# OEM+ modifying



## rob_vrs (Jan 4, 2012)

Is it only me or do other people only really like cars that have been modified to look like it could be factory standard. It doesn't matter what type of car be it a track car or purely a cruising low and slow, for me it has to be purely neat and look a standard modification if you like enhancing manufacturers ideas.


----------



## jay_bmw (Jan 28, 2010)

no not just you Rob,

I've picked up my new BMW 330ci today & all intend to do is drop it on its **** on coilovers & fit a set of style 32 alloys from a 7 series, 


I dunno if this is too far away from the OEM+ theme for you but i think it suits it to a T

I'm not into aftermarket rims/ body kits / tints etc.


----------



## The Cueball (Feb 8, 2007)

Small changes.... Better look...

:thumb:


----------



## DMH-01 (Mar 29, 2011)

jay_bmw said:


> I'm not into aftermarket rims/ body kits / tints etc.


+ 1, will only be using OEM parts on mine.


----------



## rob_vrs (Jan 4, 2012)

jay_bmw said:


> no not just you Rob,
> 
> I've picked up my new BMW 330ci today & all intend to do is drop it on its **** on coilovers & fit a set of style 32 alloys from a 7 series,
> 
> ...


Yes thats what I'm in to  :thumb: i don't mind small touches such as a small carbon skirt or something like that but cant be too much.

——————

List every distinct username that posts in the forum thread on OEM+ modifying.

——————

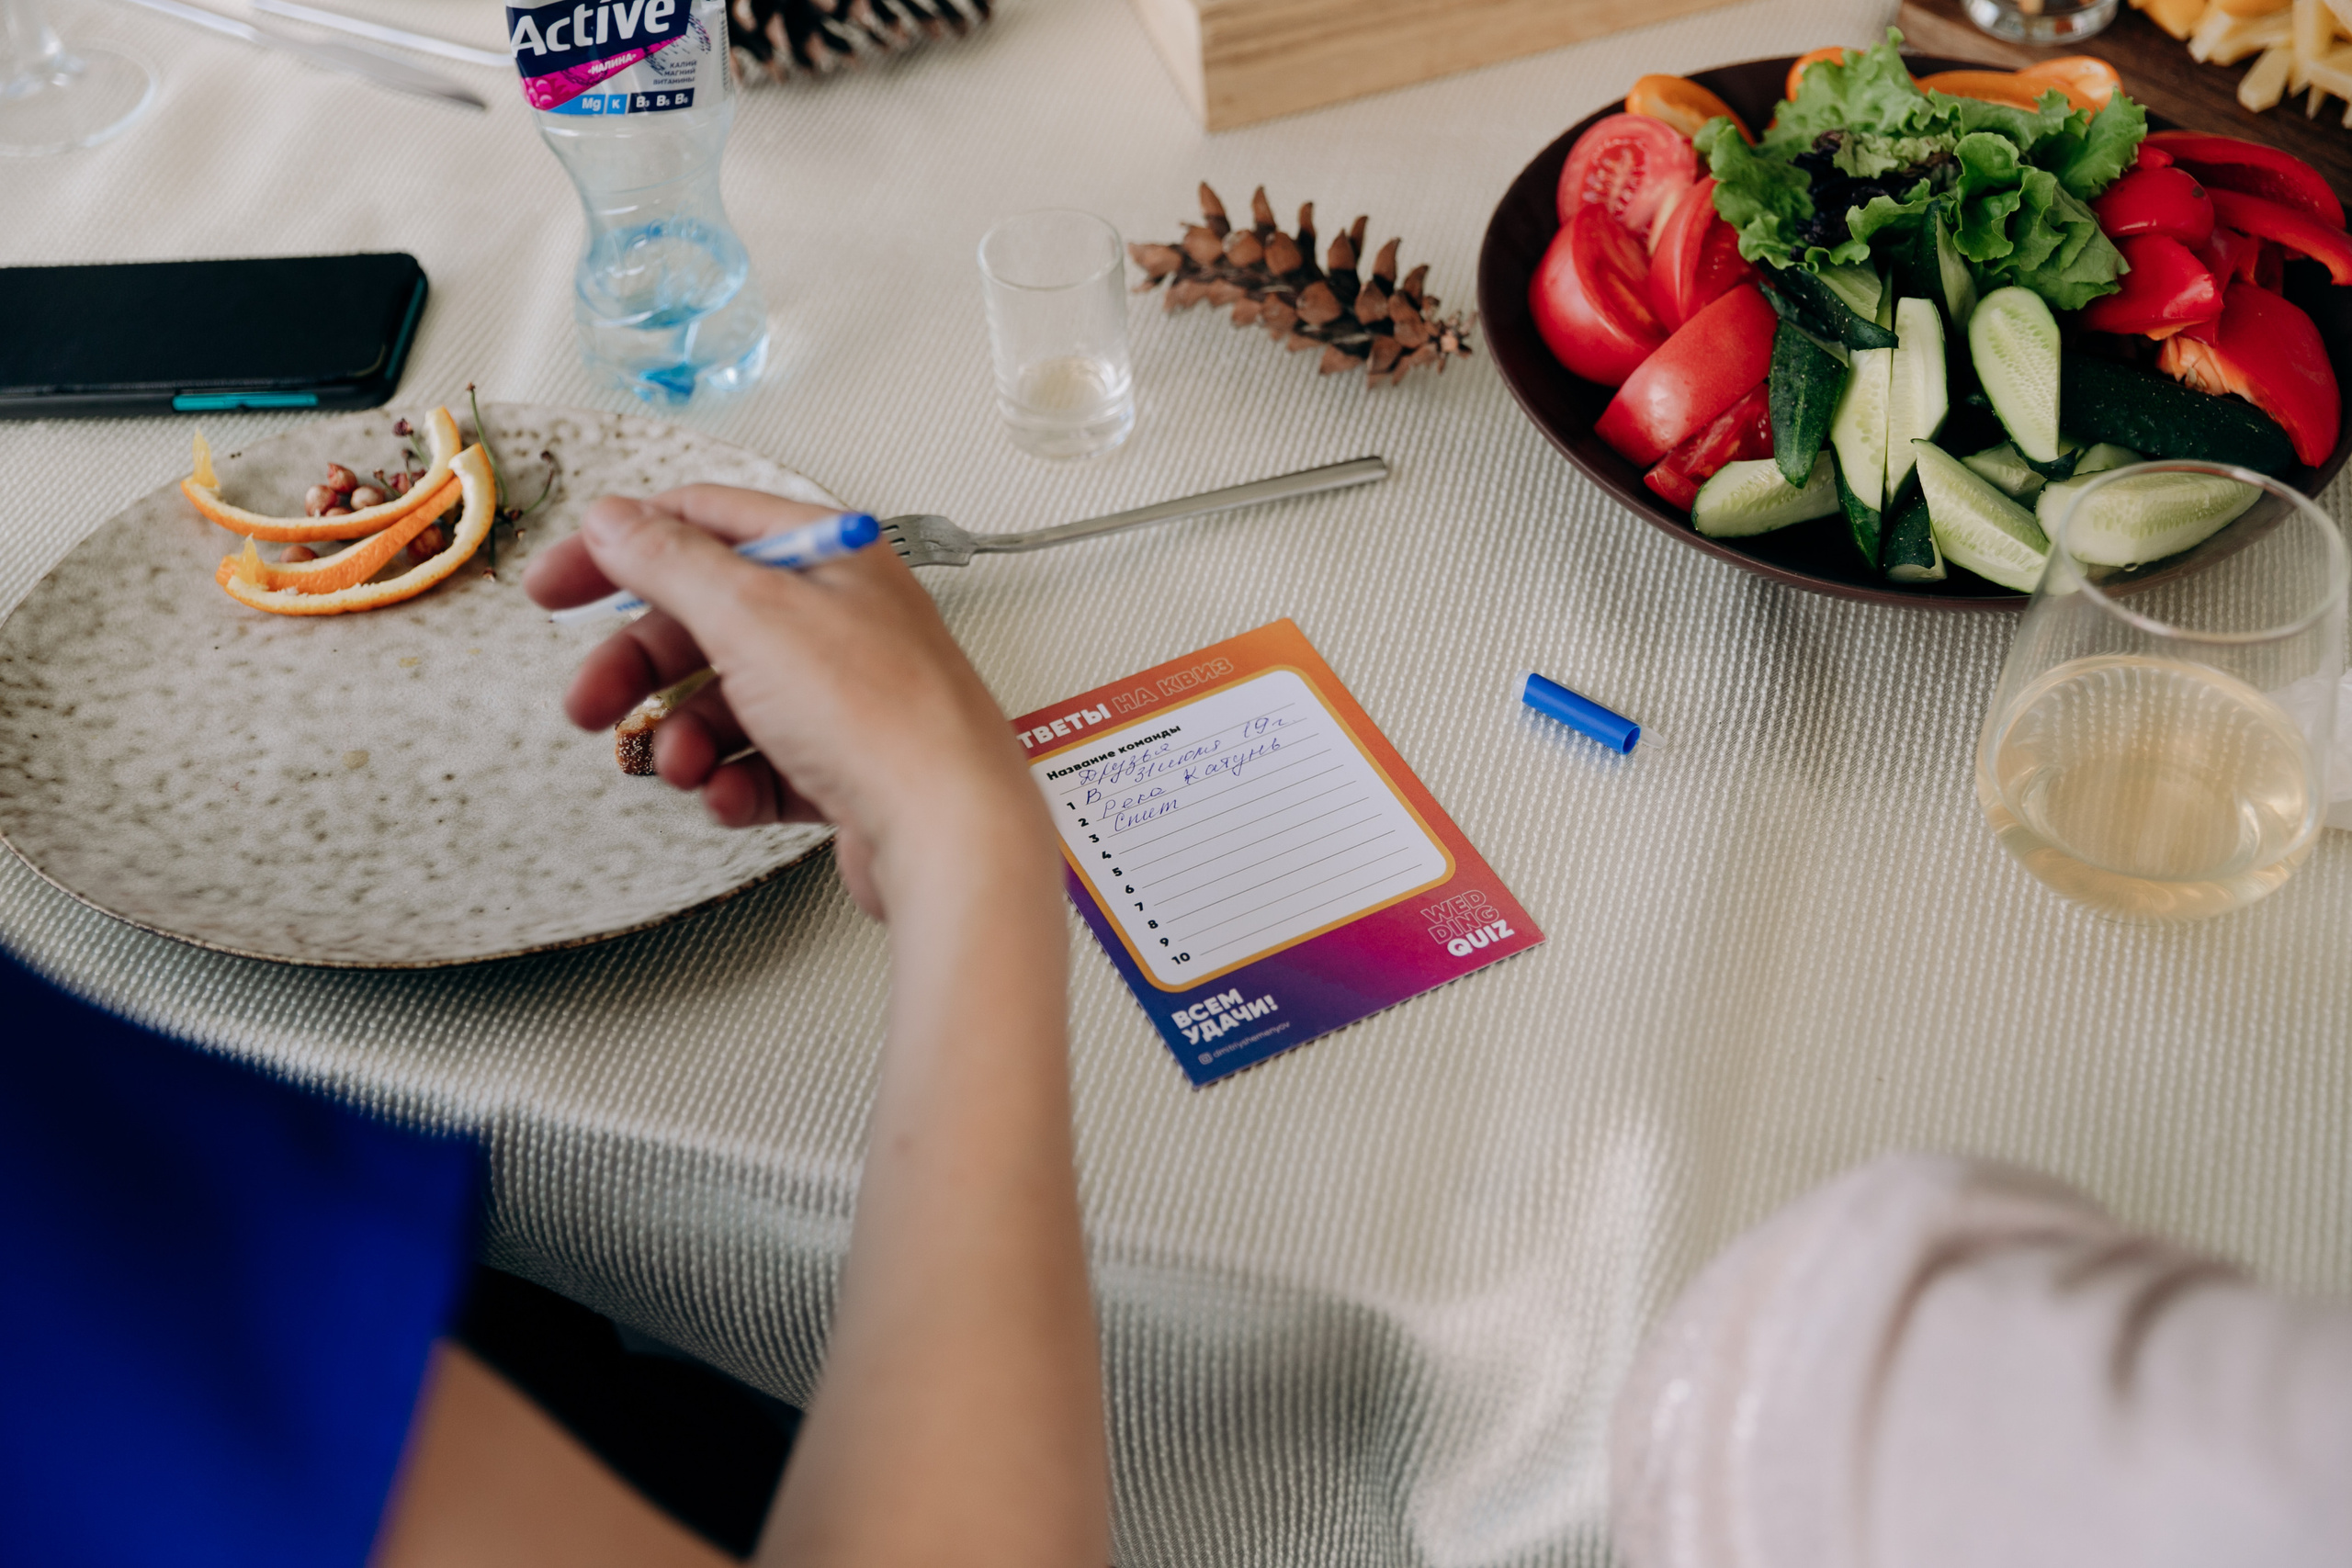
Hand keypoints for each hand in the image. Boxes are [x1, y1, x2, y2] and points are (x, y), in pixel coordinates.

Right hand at [523, 487, 1048, 918]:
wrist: (951, 834)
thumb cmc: (881, 716)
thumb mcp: (751, 614)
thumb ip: (671, 561)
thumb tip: (617, 520)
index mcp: (830, 556)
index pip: (704, 524)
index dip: (618, 549)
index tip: (554, 588)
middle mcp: (844, 618)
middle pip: (706, 621)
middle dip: (639, 667)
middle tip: (590, 705)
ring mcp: (848, 696)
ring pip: (730, 702)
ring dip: (685, 736)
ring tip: (678, 765)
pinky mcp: (849, 768)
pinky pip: (764, 766)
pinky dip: (733, 782)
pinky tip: (729, 795)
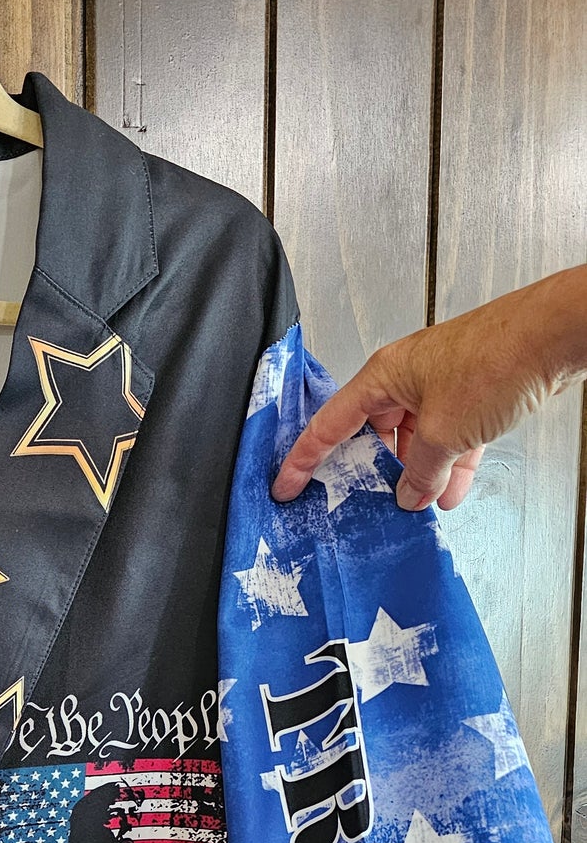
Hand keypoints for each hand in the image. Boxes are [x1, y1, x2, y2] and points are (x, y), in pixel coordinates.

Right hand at [271, 265, 586, 512]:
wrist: (556, 335)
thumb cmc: (496, 360)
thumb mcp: (446, 433)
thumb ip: (421, 471)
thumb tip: (410, 495)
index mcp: (383, 376)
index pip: (329, 425)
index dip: (305, 460)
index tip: (287, 487)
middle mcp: (408, 377)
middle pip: (375, 435)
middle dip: (376, 473)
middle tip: (366, 506)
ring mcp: (442, 384)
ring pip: (417, 439)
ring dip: (419, 473)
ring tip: (417, 507)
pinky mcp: (474, 393)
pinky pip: (451, 437)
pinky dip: (450, 465)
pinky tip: (451, 494)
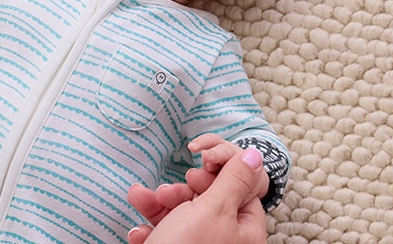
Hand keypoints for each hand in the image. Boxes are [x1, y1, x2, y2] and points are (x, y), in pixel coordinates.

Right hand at [127, 149, 268, 243]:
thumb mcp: (212, 209)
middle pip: (206, 201)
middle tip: (167, 192)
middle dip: (178, 192)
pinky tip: (137, 233)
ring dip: (156, 206)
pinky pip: (164, 236)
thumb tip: (254, 156)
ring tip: (142, 201)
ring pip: (180, 216)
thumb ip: (233, 180)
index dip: (218, 176)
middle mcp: (225, 242)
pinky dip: (149, 230)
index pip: (240, 191)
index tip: (200, 168)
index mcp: (245, 233)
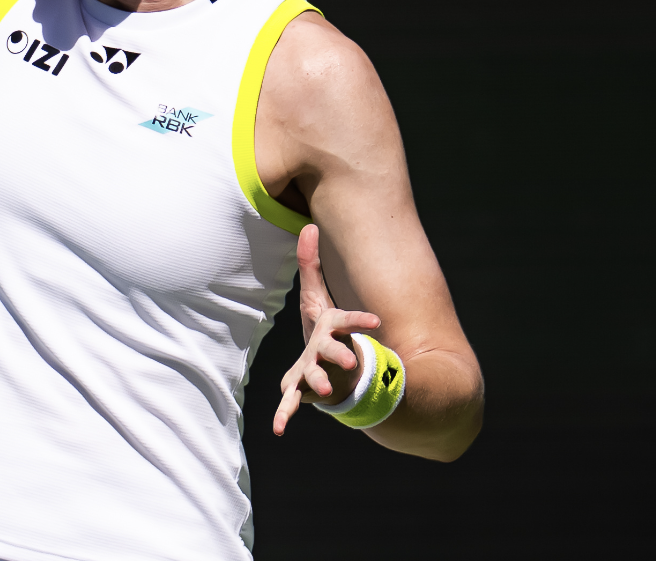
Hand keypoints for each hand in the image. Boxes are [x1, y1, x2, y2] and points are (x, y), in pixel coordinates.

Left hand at [274, 223, 381, 435]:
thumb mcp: (320, 298)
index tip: (376, 325)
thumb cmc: (327, 332)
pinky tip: (279, 430)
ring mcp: (315, 373)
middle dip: (341, 355)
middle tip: (353, 361)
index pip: (347, 322)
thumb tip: (308, 225)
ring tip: (320, 392)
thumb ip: (311, 264)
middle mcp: (326, 352)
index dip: (360, 321)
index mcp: (332, 329)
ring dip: (320, 384)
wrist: (336, 374)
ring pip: (317, 379)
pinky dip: (285, 414)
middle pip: (333, 352)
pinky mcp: (303, 390)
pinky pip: (292, 403)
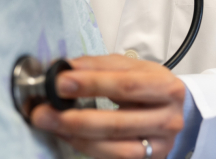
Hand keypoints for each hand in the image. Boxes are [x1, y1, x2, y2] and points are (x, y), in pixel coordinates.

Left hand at [31, 55, 184, 158]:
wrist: (172, 110)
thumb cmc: (148, 87)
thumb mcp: (131, 68)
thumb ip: (99, 66)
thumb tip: (65, 67)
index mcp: (168, 88)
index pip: (127, 86)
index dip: (92, 84)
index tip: (60, 82)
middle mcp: (169, 119)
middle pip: (118, 122)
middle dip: (76, 117)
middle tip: (44, 110)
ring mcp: (160, 145)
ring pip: (115, 147)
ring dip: (76, 136)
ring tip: (50, 123)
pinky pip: (113, 158)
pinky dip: (85, 147)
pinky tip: (67, 135)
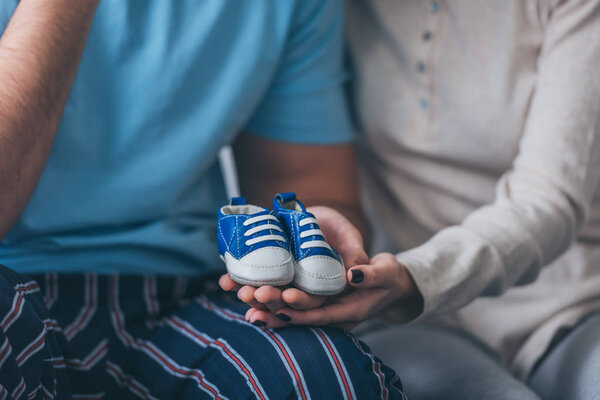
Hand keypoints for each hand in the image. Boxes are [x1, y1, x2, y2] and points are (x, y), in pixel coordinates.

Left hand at [248, 253, 423, 329]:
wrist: (385, 282)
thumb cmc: (388, 276)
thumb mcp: (386, 272)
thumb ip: (371, 274)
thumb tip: (353, 273)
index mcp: (349, 311)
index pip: (322, 313)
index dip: (303, 307)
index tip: (286, 298)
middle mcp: (330, 313)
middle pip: (299, 313)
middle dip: (275, 306)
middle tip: (254, 296)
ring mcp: (320, 308)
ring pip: (288, 309)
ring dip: (265, 305)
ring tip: (242, 298)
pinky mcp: (312, 299)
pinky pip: (287, 302)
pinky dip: (268, 298)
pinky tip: (248, 293)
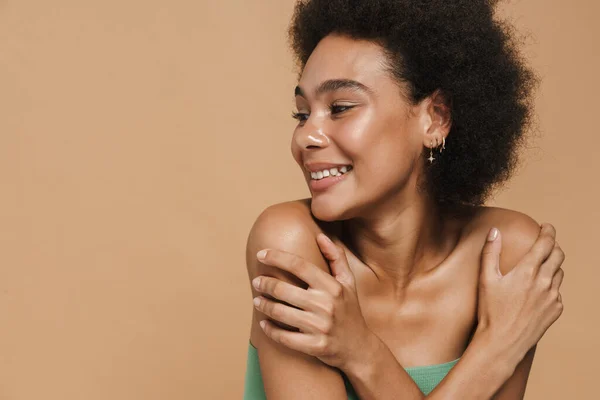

——————

### Expected output:
rob_vrs, jay_bmw, The Cueball, DMH-01